Sunday, January 31, 2016

Too Bad..





Socially awkward. Always saying and doing the wrong things unintentionally.

Mine is not that bad a case. But nice song by JJ once again. :)

Wednesday, January 20, 2016

I don't get how some people can be so negative about everything. Makes me wonder if I'm too ignorant, and am unable to think deeper. Cos the matter is perfectly fine to me.

Well, I guess ignorance is bliss sometimes too. I hope I can remain true to myself.

Thursday, January 14, 2016

Perhaps I think too greatly of myself. There are many things which will be passed on to me from next month. A lot of other things I have to responsibility for, a lot of things I will have to cover for. And yet, I expressed my interest to visit the stores once in a while.

When things seems bland, and when morale is low, I think I need to do something about it. For the staff at the outlets, and for myself. I am losing sight at the moment, and I need to find some motivation.
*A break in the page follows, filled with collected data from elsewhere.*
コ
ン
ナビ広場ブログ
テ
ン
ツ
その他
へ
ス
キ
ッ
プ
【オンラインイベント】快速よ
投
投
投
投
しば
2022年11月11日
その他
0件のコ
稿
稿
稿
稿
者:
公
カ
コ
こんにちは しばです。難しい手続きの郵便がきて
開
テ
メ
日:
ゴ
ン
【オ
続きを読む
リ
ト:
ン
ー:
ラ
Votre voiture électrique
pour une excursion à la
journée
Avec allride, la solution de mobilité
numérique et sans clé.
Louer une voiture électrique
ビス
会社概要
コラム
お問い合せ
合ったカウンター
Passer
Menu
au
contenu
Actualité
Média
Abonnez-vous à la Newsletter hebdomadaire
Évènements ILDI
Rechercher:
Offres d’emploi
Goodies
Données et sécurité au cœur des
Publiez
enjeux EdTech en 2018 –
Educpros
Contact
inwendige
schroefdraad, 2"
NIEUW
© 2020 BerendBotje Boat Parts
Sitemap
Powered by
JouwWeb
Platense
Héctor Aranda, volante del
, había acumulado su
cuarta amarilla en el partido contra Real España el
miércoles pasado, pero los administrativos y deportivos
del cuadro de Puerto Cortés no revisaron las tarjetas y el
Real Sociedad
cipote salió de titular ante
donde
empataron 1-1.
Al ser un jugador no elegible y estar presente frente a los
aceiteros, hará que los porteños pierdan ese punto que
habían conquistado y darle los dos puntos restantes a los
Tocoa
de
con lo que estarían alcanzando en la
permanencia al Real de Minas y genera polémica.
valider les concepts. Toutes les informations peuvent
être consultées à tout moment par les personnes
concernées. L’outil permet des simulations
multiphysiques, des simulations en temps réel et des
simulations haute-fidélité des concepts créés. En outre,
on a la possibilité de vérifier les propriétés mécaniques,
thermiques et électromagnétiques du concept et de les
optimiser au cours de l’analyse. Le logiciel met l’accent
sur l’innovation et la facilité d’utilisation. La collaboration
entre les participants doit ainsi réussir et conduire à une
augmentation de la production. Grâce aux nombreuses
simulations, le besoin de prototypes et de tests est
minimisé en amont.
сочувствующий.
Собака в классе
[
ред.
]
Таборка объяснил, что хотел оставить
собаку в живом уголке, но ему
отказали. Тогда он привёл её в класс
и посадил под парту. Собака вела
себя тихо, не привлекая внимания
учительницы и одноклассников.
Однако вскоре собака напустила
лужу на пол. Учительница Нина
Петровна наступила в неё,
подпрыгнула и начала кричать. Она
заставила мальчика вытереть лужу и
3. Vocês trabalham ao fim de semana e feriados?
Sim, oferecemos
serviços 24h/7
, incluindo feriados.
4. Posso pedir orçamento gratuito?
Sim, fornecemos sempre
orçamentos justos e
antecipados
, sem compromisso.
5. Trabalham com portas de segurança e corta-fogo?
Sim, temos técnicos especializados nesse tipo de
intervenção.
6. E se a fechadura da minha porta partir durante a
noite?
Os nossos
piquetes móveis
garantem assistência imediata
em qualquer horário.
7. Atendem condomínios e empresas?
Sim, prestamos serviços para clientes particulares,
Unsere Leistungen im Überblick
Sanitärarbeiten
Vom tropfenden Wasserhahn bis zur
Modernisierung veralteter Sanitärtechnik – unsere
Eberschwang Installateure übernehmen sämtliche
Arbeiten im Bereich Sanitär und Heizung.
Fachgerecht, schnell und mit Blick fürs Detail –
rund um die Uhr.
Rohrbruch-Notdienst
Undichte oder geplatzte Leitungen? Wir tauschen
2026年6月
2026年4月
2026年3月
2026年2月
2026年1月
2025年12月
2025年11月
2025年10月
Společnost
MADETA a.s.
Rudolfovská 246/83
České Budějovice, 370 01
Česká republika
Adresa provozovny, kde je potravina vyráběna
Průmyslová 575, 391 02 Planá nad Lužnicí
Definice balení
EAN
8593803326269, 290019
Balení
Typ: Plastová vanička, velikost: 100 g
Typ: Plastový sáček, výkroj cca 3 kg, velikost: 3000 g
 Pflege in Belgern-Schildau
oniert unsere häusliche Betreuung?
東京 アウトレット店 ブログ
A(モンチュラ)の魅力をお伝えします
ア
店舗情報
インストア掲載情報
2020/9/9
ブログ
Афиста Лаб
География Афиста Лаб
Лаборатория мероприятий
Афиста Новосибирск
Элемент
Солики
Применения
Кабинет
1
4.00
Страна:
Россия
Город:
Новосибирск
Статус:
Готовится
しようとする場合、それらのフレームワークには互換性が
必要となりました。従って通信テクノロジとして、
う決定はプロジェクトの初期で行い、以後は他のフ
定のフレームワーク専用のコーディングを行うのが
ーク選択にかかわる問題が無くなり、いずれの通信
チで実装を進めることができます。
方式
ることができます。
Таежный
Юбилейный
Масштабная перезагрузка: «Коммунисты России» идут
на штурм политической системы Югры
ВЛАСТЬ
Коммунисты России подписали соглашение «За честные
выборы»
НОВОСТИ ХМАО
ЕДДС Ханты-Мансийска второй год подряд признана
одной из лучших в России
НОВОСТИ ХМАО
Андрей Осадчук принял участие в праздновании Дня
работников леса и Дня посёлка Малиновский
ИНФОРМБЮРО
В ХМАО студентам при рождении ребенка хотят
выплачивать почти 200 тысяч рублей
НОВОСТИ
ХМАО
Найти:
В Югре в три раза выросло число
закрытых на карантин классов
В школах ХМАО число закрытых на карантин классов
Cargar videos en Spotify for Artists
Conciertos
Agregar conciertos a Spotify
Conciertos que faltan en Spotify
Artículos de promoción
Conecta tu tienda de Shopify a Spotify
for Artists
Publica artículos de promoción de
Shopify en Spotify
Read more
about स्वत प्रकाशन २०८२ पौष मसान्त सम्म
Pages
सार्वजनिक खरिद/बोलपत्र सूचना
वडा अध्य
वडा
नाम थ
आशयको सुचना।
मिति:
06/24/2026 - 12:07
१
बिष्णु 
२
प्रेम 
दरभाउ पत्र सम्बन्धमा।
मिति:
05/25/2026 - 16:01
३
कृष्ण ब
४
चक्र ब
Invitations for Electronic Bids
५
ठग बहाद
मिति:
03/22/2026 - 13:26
To get back the feeling I once had, and to refresh myself.

I want to know more about how the staff feel, and if there is anything I can do. And I want to remind myself who I am working so hard for. Back to basics. I just wish to boost some morale and let the new staff know that you can have fun while working seriously. And let old staff find out the fun in the daily repetitive work.

And of course, me, to go out of the office once in a while. Hopefully I get to know more staff, especially the part timers. And I need to really get some re-freshness.

Next month is the start of uncertainty. It is gonna be tough, but grind your teeth.. cos that is how you grow.

Sunday, January 10, 2016

Haha and Karen-san keeps saying I should find a guy who is in his 30s. More stable.

Met Drum TAO's lady boss yesterday. Just wow.

Tuesday, January 05, 2016

For 2016, I would like to be less critical. I wish to be able to be the me years ago, where I can overlook the flaws of other people. Cos everybody has their weaknesses. Overlook as in notice, but let go.

Cos I realised some around me are too quick to judge, and even assuming others' actions, and the reasons behind it. They choose to believe what they assume. Which is not nice, as many times, that is not the case.

This year, I wish to just listen. I hope not to be influenced. I will try to see the good in others more.

Although it might be silly to do so, but won't it be a better place to live in? Where people are like this? To be peacemakers and mediators?

Peace yo.

Saturday, January 02, 2016


Cute little kiddo is cute.

Company Year-end Dinner that day. Kids grow up so quickly. He loves running around and is not shy around strangers. I carried him a few times and he shared his crackers with me. He ate half and gave me the other half, while I carry him. So sweet.

Too cute. He will grow up into a charming young man. His eyelashes are so long, hui dian si ren. LOL.